Datapoint positions.

Type:: np.ndarray or list

y_data#

Datapoint values.

Type:: np.ndarray

noise_variances#

Datapoint observation variances.

Type:: np.ndarray

hyperparameters#

Current hyperparameters in use.

Type:: np.ndarray

K#

Current prior covariance matrix of the GP.

Type:: np.ndarray

m#

Current prior mean vector.

Type:: np.ndarray

V#

the noise covariance matrix or a vector.

Type:: np.ndarray

This class inherits all capabilities from fvgp.GP. Check there for a full list of capabilities. Here are the most important.

Base-GP Methods:

fvgp.GP.train()

fvgp.GP.stop_training()

fvgp.GP.kill_client()

fvgp.GP.update_hyperparameters()

fvgp.GP.set_hyperparameters()

fvgp.GP.hyperparameters()

Posterior Evaluations:

fvgp.GP.posterior_mean()

fvgp.GP.posterior_covariance()

fvgp.GP.posterior_mean_grad()

fvgp.GP.posterior_covariance_grad()

fvgp.GP.joint_gp_prior()

fvgp.GP.joint_gp_prior_grad()

fvgp.GP.gp_entropy()

fvgp.GP.gp_entropy_grad()

fvgp.GP.gp_kl_div()

fvgp.GP.gp_mutual_information()

fvgp.GP.gp_total_correlation()

fvgp.GP.gp_relative_information_entropy()

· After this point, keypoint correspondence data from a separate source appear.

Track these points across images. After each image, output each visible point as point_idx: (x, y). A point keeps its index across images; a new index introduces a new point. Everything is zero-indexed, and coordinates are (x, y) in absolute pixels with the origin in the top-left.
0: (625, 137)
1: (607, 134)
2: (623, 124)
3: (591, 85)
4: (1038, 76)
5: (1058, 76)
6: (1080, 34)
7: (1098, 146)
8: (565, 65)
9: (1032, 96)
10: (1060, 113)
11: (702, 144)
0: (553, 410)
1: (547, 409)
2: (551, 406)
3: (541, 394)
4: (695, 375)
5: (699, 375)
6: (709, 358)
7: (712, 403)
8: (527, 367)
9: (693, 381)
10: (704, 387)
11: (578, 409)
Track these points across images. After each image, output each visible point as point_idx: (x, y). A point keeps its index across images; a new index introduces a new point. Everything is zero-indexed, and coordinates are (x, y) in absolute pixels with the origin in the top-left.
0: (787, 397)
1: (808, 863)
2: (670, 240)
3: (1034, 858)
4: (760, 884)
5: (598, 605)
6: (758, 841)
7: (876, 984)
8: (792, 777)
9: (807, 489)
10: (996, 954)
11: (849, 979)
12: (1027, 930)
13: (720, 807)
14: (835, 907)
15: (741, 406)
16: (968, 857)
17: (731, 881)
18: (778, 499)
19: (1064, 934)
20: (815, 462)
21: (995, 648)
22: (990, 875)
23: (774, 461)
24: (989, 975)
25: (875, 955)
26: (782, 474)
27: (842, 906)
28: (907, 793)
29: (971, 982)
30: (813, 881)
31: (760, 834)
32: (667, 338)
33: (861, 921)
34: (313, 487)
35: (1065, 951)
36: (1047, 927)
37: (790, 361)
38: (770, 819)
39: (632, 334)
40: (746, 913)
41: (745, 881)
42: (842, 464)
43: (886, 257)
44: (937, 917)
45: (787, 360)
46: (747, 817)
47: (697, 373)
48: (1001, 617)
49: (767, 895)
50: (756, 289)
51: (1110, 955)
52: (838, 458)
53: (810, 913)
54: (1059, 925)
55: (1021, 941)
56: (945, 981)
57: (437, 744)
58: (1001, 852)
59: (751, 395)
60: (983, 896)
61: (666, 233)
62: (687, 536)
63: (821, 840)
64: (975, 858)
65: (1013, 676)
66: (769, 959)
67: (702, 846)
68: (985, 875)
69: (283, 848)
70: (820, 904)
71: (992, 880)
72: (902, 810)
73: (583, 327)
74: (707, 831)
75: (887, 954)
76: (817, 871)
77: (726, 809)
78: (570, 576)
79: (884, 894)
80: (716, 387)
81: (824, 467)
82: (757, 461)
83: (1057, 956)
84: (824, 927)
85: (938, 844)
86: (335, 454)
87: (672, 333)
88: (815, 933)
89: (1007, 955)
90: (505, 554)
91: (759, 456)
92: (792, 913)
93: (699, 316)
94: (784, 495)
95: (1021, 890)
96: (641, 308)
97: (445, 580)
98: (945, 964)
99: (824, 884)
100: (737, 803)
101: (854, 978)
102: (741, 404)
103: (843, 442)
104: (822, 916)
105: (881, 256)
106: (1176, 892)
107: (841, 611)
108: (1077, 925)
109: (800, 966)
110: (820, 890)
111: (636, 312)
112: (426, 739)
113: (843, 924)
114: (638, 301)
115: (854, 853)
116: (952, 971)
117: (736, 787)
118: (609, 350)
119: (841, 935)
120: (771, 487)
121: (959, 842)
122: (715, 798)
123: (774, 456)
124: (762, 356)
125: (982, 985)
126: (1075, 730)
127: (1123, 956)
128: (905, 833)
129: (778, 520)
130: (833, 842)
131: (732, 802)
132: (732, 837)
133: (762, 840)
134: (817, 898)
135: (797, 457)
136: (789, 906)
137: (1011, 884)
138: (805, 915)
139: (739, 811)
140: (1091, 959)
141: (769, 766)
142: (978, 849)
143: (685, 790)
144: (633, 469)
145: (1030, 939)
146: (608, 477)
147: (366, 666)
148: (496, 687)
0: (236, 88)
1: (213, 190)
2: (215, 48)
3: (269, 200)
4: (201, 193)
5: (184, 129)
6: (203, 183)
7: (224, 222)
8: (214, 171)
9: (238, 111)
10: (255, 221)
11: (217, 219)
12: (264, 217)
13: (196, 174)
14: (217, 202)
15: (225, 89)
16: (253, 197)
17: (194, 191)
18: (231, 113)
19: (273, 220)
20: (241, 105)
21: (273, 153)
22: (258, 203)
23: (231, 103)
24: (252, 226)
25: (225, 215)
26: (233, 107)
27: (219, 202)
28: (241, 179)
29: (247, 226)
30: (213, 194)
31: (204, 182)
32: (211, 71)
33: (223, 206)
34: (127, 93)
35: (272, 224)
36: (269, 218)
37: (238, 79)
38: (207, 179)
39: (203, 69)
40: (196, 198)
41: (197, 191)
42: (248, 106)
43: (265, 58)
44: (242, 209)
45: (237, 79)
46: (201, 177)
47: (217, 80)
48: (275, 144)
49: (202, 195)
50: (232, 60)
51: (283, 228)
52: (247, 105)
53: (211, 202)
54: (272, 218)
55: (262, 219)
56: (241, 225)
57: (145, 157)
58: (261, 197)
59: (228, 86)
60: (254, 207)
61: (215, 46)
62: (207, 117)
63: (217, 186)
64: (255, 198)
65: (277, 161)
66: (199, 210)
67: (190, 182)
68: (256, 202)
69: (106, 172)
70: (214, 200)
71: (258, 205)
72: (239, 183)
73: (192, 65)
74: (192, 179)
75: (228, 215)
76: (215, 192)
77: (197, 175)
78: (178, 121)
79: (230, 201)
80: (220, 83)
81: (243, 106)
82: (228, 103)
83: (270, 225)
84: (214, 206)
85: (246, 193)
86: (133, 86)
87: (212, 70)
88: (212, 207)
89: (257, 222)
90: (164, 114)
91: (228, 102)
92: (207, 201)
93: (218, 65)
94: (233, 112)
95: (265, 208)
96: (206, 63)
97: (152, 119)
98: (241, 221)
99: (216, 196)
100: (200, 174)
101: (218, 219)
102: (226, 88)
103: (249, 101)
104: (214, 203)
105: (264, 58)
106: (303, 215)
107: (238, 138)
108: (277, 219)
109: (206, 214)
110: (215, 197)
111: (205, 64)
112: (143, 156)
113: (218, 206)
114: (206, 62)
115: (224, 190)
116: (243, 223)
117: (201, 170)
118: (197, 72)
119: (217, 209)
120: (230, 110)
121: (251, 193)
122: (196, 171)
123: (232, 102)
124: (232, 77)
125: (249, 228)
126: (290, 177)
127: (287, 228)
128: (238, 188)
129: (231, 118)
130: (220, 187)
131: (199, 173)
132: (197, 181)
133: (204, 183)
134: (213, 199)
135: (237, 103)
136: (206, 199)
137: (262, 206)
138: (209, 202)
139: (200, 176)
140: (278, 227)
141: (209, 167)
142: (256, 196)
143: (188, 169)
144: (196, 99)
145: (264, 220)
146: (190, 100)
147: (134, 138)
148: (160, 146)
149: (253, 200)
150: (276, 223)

fvgp.GP.gp_relative_information_entropy_set()

fvgp.GP.posterior_probability()

Validation Methods:

fvgp.GP.crps()

fvgp.GP.rmse()

fvgp.GP.make_2d_x_pred()

fvgp.GP.make_1d_x_pred()

fvgp.GP.log_likelihood()

fvgp.GP.test_log_likelihood_gradient()

property fvgp_x_data#: Multi-task input data including the output-index column, shape (N, D+1).

property fvgp_y_data#: Observed values in the multi-task (output-index-augmented) space, shape (N,).

property fvgp_noise_variances#: Point-wise noise variances in the multi-task space, shape (N,), or None.

update_gp_data(x_new, y_new, noise_variances_new=None, append=True, rank_n_update=None)[source]#

This function updates the data in the gp object instance. The data will only be overwritten if append=False, otherwise the data will be appended. This is a change from earlier versions. Now, the default is not to overwrite the existing data.

Parameters:

x_new (np.ndarray or list) – The input point positions. Shape (V x Di), where Di is the fvgp.fvGP.input_set_dim. For multi-task GPs, the index set dimension = input space dimension + 1. If dealing with non-Euclidean inputs x_new should be a list, not a numpy array.
y_new (np.ndarray) – The values of the data points. Shape (V,No). It is possible that not every entry in x_new has all corresponding tasks available. In that case y_new may contain np.nan entries.
noise_variances_new (np.ndarray, optional) – A numpy array or list defining the uncertainties/noise in the y_data in form of a point-wise variance. Shape (V, No). If y_data has np.nan entries, the corresponding noise_variances have to be np.nan. Note: if no noise_variances are provided here, the noise_function callable will be used; if the callable is not provided, the noise variances will be set to abs(np.mean(y_data)) / 100.0. If noise covariances are required (correlated noise), make use of the noise_function. Only provide a noise function OR noise_variances, not both.
append (bool, optional) – Indication whether to append to or overwrite the existing dataset. Default = True. In the default case, data will be appended.
rank_n_update (bool, optional) – Indicates whether the GP marginal likelihood should be rank-n updated or recomputed. The default is rank_n_update=append, meaning if data is only appended, the rank_n_update will be performed.